At this point, the formula sin3=3sin1-4(sin1)^3 can yield the value for x=sin1, provided we can solve the equation 4x^3-3x+q=0, where q=sin3. The methods of solving cubic equations however, such as the one considered here, were not available to 15th century mathematicians. The Samarkand scientists then proceeded by rewriting the equation in the form x=(q+4x^3)/3 and establishing a sequence with first term x1=q/3 and n-th term xn+1=(q+4(xn)^3)/3 which indeed converges to the solution (note that the first term of the algorithm was selected as a linear approximation of sin1). Thus the final step of the calculation involves the application of an algorithm and the approximation of the solution, a task referring to the modern Numerical Analysis.

The above described method, although ingenious, is nevertheless painstaking and laborious as it involves the handling of numbers with several decimal digits in order to achieve the desired accuracy. The amount of labor invested by the Samarkand group in compiling only the table of sines can be appreciated if we consider that their table had an increment of only 1 minute (1/60 of the degree) and therefore it consisted of 5401 entries, with an accuracy of 5 sexagesimal (base 60) digits (equivalent to 9 decimal places, which is the accuracy provided today by most pocket calculators).

A martyr of knowledge

One may easily construct for himself an idyllic image of the bright minded mathematicians and astronomers working peacefully in oasis like Samarkand, especially after visiting the town, the observatory and the as impressive as beautiful Ulugh Beg Madrassah with its quiet inner cells. The tumultuous history of Middle Asia allowed for the observatory to function for barely three decades. In 1447, upon the death of his father, Ulugh Beg became ruler of Transoxiana and after several defeats by neighboring rival kingdoms he was seized by his own son Abd al Latif and brought to trial in October 1449. The redeeming pilgrimage to Mecca imposed on him was interrupted just a few kilometers outside Samarkand, where Ulugh Beg was beheaded by a murderer, hired by Abd al Latif. His observatory was leveled to the ground, its library looted and the scientists driven away. The site was proclaimed by fundamentalists as the burial place of forty maidens and was turned into a center of pilgrimage. Few years after Ulugh Begs death, the Uzbeks, a people of Turkic origin, under Khan Abdulkhair took over the land of Transoxiana, sealing its fate. Centuries later, after the breakup of the Soviet Union, the greater part of the land between the rivers Oxus and Jaxartes formed the newly established (1991) country of Uzbekistan, where Amir Timur is worshipped as a national hero and Ulugh Beg is revered as a wise Uzbek scholar.
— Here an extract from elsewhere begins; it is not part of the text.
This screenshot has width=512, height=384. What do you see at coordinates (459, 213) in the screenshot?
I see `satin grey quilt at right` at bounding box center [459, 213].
The tombs of Amir Timur and Ulugh Beg, together with those of several other members of the Timurid dynasty were discovered and opened in 1908 by the Soviet archaeologist and anthropologist Mikhail Mikhailovich Gerasimov (1907 1970) at the Gur Emir mausoleum, Samarkand. Ulugh Beg was found buried fully clothed as ought to be for people who are considered as martyrs according to sharia, the Islamic law. And where once stood his observatory, upon a hill in the outskirts of fairy tale Samarkand, the Ulugh Begs memorial created by the Soviets in 1970 carries a plaque with a few lines attributed to him:

Religion disperses like a fog, kingdoms perish but the works of scholars remain for an eternity.